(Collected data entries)
|---|
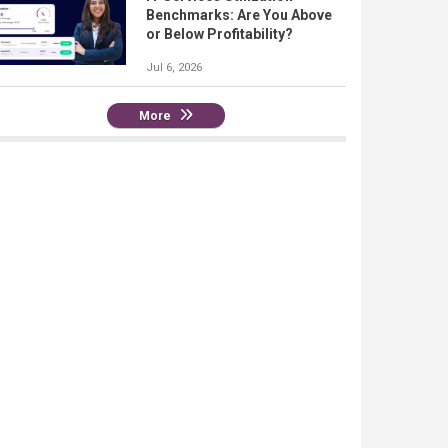
Benchmarks: Are You Above
or Below Profitability?
Jul 6, 2026
More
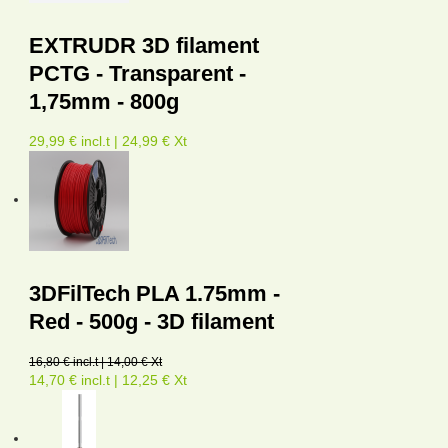
EXTRUDR 3D filament
PCTG - Transparent -
1,75mm - 800g
29,99 € incl.t | 24,99 € Xt
3DFilTech PLA 1.75mm -
Red - 500g - 3D filament
16,80 € incl.t | 14,00 € Xt
14,70 € incl.t | 12,25 € Xt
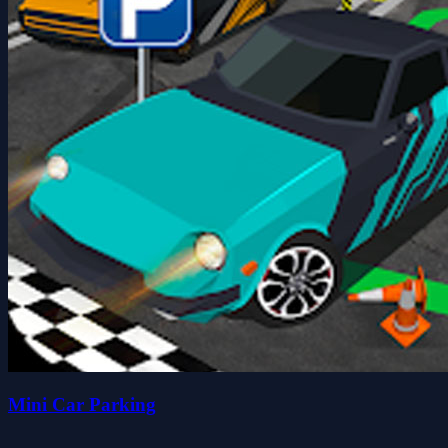
Mini Car Parking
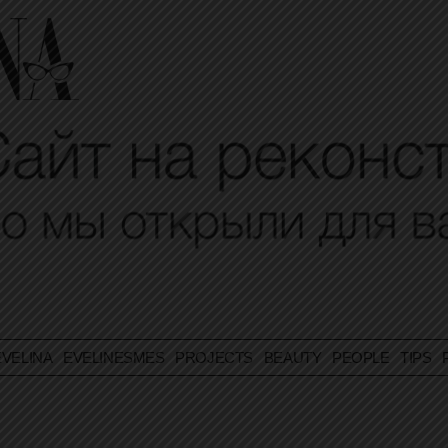
VELINA
EVELINESMES
PROJECTS
BEAUTY
PEOPLE
TIPS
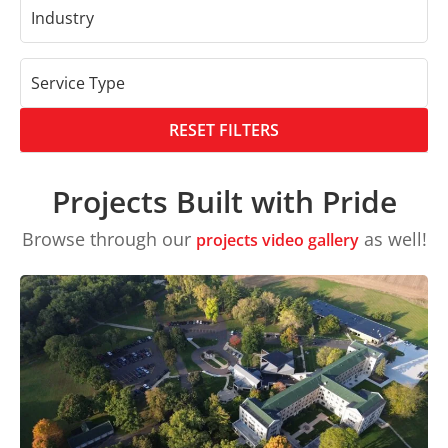
Industry
Service Type
RESET FILTERS
Projects Built with Pride
Browse through our
as well!
projects video gallery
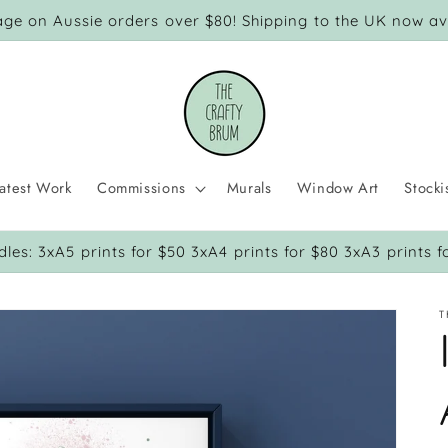
age on Aussie orders over $80! Shipping to the UK now ava
atest Work
Commissions
Murals
Window Art
Stocki
dles: 3xA5 prints for $50 3xA4 prints for $80 3xA3 prints f
T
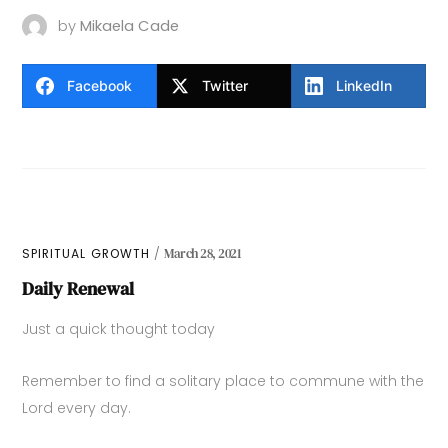
by
Mikaela Cade
Facebook
Twitter
LinkedIn
SPIRITUAL GROWTH
March 28, 2021
Daily Renewal
Just a quick thought today
Remember to find a solitary place to commune with the
Lord every day.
|---|
**Job item:**
Copy the text from all the entries above line for line, with no changes. Leave out the picture markers.

**Finished exercise:**
Benchmarks: Are You Above
or Below Profitability?
Jul 6, 2026
More
EXTRUDR 3D filament
PCTG - Transparent -
1,75mm - 800g
29,99 € incl.t | 24,99 € Xt
3DFilTech PLA 1.75mm -
Red - 500g - 3D filament
16,80 € incl.t | 14,00 € Xt
14,70 € incl.t | 12,25 € Xt
Mini Car Parking
VELINA
EVELINESMES
PROJECTS
BEAUTY
PEOPLE
TIPS
Industry
Service Type
RESET FILTERS
Projects Built with Pride
Browse through our
as well!
projects video gallery
age on Aussie orders over $80! Shipping to the UK now ava
atest Work
Commissions
Murals
Window Art
Stocki
dles: 3xA5 prints for $50 3xA4 prints for $80 3xA3 prints f
T
by
Mikaela Cade
Facebook
Twitter
LinkedIn
SPIRITUAL GROWTH
March 28, 2021
Daily Renewal
Just a quick thought today
Remember to find a solitary place to commune with the
Lord every day.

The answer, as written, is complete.